• _How to complete this task_
Write out the material below line for line, changing nothing, and leave the pictures out of your answer.

• _Data to examine_
------------------------------------------------
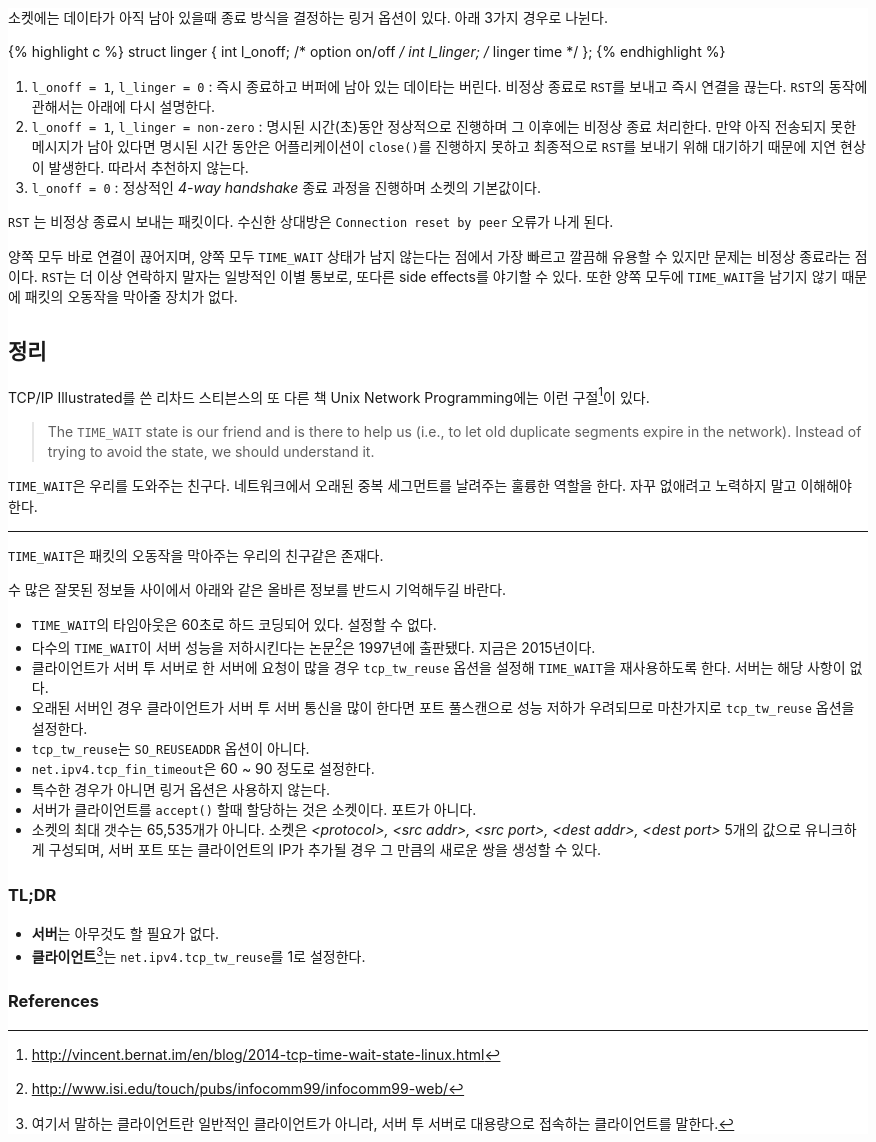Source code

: 소켓에는 데이타가 아직 남아 있을때 종료 방식을 결정하는 링거 옵션이 있다. 아래 3가지 경우로 나뉜다.

{% highlight c %}
struct  linger {
  int l_onoff;    /* option on/off */
  int l_linger;   /* linger time */
};
{% endhighlight %}

1. `l_onoff = 1`, `l_linger = 0` : 즉시 종료하고 버퍼에 남아 있는 데이타는 버린다. 비정상 종료로 `RST`를 보내고 즉시 연결을 끊는다. `RST`의 동작에 관해서는 아래에 다시 설명한다.
1. `l_onoff = 1`, `l_linger = non-zero` : 명시된 시간(초)동안 정상적으로 진행하며 그 이후에는 비정상 종료 처리한다. 만약 아직 전송되지 못한 메시지가 남아 있다면 명시된 시간 동안은 어플리케이션이 `close()`를 진행하지 못하고 최종적으로 `RST`를 보내기 위해 대기하기 때문에 지연 현상이 발생한다. 따라서 추천하지 않는다.
1. `l_onoff = 0` : 정상적인 *4-way handshake* 종료 과정을 진행하며 소켓의 기본값이다.

`RST` 는 비정상 종료시 보내는 패킷이다. 수신한 상대방은 `Connection reset by peer` 오류가 나게 된다. 

양쪽 모두 바로 연결이 끊어지며, 양쪽 모두 `TIME_WAIT` 상태가 남지 않는다는 점에서 가장 빠르고 깔끔해 유용할 수 있지만 문제는 비정상 종료라는 점이다. `RST`는 더 이상 연락하지 말자는 일방적인 이별 통보로, 또다른 side effects를 야기할 수 있다. 또한 양쪽 모두에 `TIME_WAIT`을 남기지 않기 때문에 패킷의 오동작을 막아줄 장치가 없다.

## 정리

TCP/IP Illustrated를 쓴 리차드 스티븐스의 또 다른 책 Unix Network Programming에는 이런 구절[^fn-2]이 있다.

> The `TIME_WAIT` state is our friend and is there to help us (i.e., to let old duplicate segments expire in the network). Instead of trying to avoid the state, we should understand it.

`TIME_WAIT`은 우리를 도와주는 친구다. 네트워크에서 오래된 중복 세그먼트를 날려주는 훌륭한 역할을 한다. 자꾸 없애려고 노력하지 말고 이해해야 한다.

---

`TIME_WAIT`은 패킷의 오동작을 막아주는 우리의 친구같은 존재다.

수 많은 잘못된 정보들 사이에서 아래와 같은 올바른 정보를 반드시 기억해두길 바란다.

- `TIME_WAIT`의 타임아웃은 60초로 하드 코딩되어 있다. 설정할 수 없다.
- 다수의 `TIME_WAIT`이 서버 성능을 저하시킨다는 논문[^fn-6]은 1997년에 출판됐다. 지금은 2015년이다.
- 클라이언트가 서버 투 서버로 한 서버에 요청이 많을 경우 `tcp_tw_reuse` 옵션을 설정해 `TIME_WAIT`을 재사용하도록 한다. 서버는 해당 사항이 없다.
- 오래된 서버인 경우 클라이언트가 서버 투 서버 통신을 많이 한다면 포트 풀스캔으로 성능 저하가 우려되므로 마찬가지로 `tcp_tw_reuse` 옵션을 설정한다. 
- `tcp_tw_reuse`는 `SO_REUSEADDR` 옵션이 아니다.
- `net.ipv4.tcp_fin_timeout`은 60 ~ 90 정도로 설정한다.
- 특수한 경우가 아니면 링거 옵션은 사용하지 않는다.
- 서버가 클라이언트를 `accept()` 할때 할당하는 것은 소켓이다. 포트가 아니다.
- 소켓의 최대 갯수는 65,535개가 아니다. 소켓은 *\<protocol\>, \<src addr\>, \<src port\>, \<dest addr\>, \<dest port\>* 5개의 값으로 유니크하게 구성되며, 서버 포트 또는 클라이언트의 IP가 추가될 경우 그 만큼의 새로운 쌍을 생성할 수 있다.

### TL;DR

- **서버**는 아무것도 할 필요가 없다.
- **클라이언트**[^fn-3]는 `net.ipv4.tcp_tw_reuse`를 1로 설정한다.

### References

[^fn-1]: <http://www.quora.com/What-is-the-ideal-design-for-server-process-in-Linux-that-handles-concurrent-socket-I-O>
[^fn-2]: <http://vincent.bernat.im/en/blog/2014-tcp-time-wait-state-linux.html>
[^fn-3]: 여기서 말하는 클라이언트란 일반적인 클라이언트가 아니라, 서버 투 서버로 대용량으로 접속하는 클라이언트를 말한다.
[^fn-4]: <http://docs.likejazz.com/close-wait/>
[^fn-6]: <http://www.isi.edu/touch/pubs/infocomm99/infocomm99-web/>
[^fn-7]: <http://stackoverflow.com/a/1854196>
------------------------------------------------
• _Answer to this task_
Source code

: 소켓에는 데이타가 아직 남아 있을때 종료 방식을 결정하는 링거 옵션이 있다. 아래 3가지 경우로 나뉜다.

{% highlight c %}
struct  linger {
  int l_onoff;    /* option on/off */
  int l_linger;   /* linger time */
};
{% endhighlight %}

1. `l_onoff = 1`, `l_linger = 0` : 즉시 종료하고 버퍼에 남아 있는 데이타는 버린다. 비정상 종료로 `RST`를 보내고 즉시 연결을 끊는다. `RST`의 동작에 관해서는 아래에 다시 설명한다.
1. `l_onoff = 1`, `l_linger = non-zero` : 명시된 시간(초)동안 정상적으로 진행하며 그 이후에는 비정상 종료 처리한다. 만약 아직 전송되지 못한 메시지가 남아 있다면 명시된 시간 동안은 어플리케이션이 `close()`를 진행하지 못하고 최종적으로 `RST`를 보내기 위해 대기하기 때문에 지연 현상이 발생한다. 따라서 추천하지 않는다.
1. `l_onoff = 0` : 정상적인 *4-way handshake* 종료 과정을 진행하며 소켓의 기본값이다.

`RST` 는 비정상 종료시 보내는 패킷이다. 수신한 상대방은 `Connection reset by peer` 오류가 나게 된다. 

양쪽 모두 바로 연결이 끊어지며, 양쪽 모두 `TIME_WAIT` 상태가 남지 않는다는 점에서 가장 빠르고 깔끔해 유용할 수 있지만 문제는 비정상 종료라는 점이다. `RST`는 더 이상 연락하지 말자는 일방적인 이별 통보로, 또다른 side effects를 야기할 수 있다. 또한 양쪽 모두에 `TIME_WAIT`을 남기지 않기 때문에 패킷의 오동작을 막아줄 장치가 없다.

## 정리

TCP/IP Illustrated를 쓴 리차드 스티븐스의 또 다른 책 Unix Network Programming에는 이런 구절[^fn-2]이 있다.

> The `TIME_WAIT` state is our friend and is there to help us (i.e., to let old duplicate segments expire in the network). Instead of trying to avoid the state, we should understand it.

`TIME_WAIT`은 우리를 도와주는 친구다. 네트워크에서 오래된 중복 세그먼트를 날려주는 훌륭한 역할을 한다. 자꾸 없애려고 노력하지 말고 이해해야 한다.

---

`TIME_WAIT`은 패킷의 오동작을 막아주는 우리의 친구같은 존재다.

수 많은 잘못된 정보들 사이에서 아래와 같은 올바른 정보를 반드시 기억해두길 바란다.

- `TIME_WAIT`의 타임아웃은 60초로 하드 코딩되어 있다. 설정할 수 없다.
- 다수의 `TIME_WAIT`이 서버 성능을 저하시킨다는 논문[^fn-6]은 1997년에 출판됐다. 지금은 2015년이다.
- 클라이언트가 서버 투 서버로 한 서버에 요청이 많을 경우 `tcp_tw_reuse` 옵션을 설정해 `TIME_WAIT`을 재사용하도록 한다. 서버는 해당 사항이 없다.
- 오래된 서버인 경우 클라이언트가 서버 투 서버 통신을 많이 한다면 포트 풀스캔으로 성능 저하가 우려되므로 마찬가지로 `tcp_tw_reuse` 옵션을 설정한다. 
- `tcp_tw_reuse`는 `SO_REUSEADDR` 옵션이 아니다.
- `net.ipv4.tcp_fin_timeout`은 60 ~ 90 정도로 설정한다.
- 특수한 경우가 아니면 링거 옵션은 사용하지 않는다.
- 서버가 클라이언트를 `accept()` 할때 할당하는 것은 소켓이다. 포트가 아니다.
- 소켓의 최대 갯수는 65,535개가 아니다. 소켓은 *\<protocol\>, \<src addr\>, \<src port\>, \<dest addr\>, \<dest port\>* 5개의 값으로 유니크하게 구성되며, 서버 포트 또는 클라이언트의 IP가 추가될 경우 그 만큼의 새로운 쌍을 생성할 수 있다.

### TL;DR

- **서버**는 아무것도 할 필요가 없다.
- **클라이언트**[^fn-3]는 `net.ipv4.tcp_tw_reuse`를 1로 설정한다.

### References

[^fn-1]: <http://www.quora.com/What-is-the-ideal-design-for-server-process-in-Linux-that-handles-concurrent-socket-I-O>
[^fn-2]: <http://vincent.bernat.im/en/blog/2014-tcp-time-wait-state-linux.html>
[^fn-3]: 여기서 말하는 클라이언트란 일반적인 클라이언트가 아니라, 서버 투 서버로 대용량으로 접속하는 클라이언트를 말한다.
[^fn-4]: <http://docs.likejazz.com/close-wait/>
[^fn-6]: <http://www.isi.edu/touch/pubs/infocomm99/infocomm99-web/>
[^fn-7]: <http://stackoverflow.com/a/1854196>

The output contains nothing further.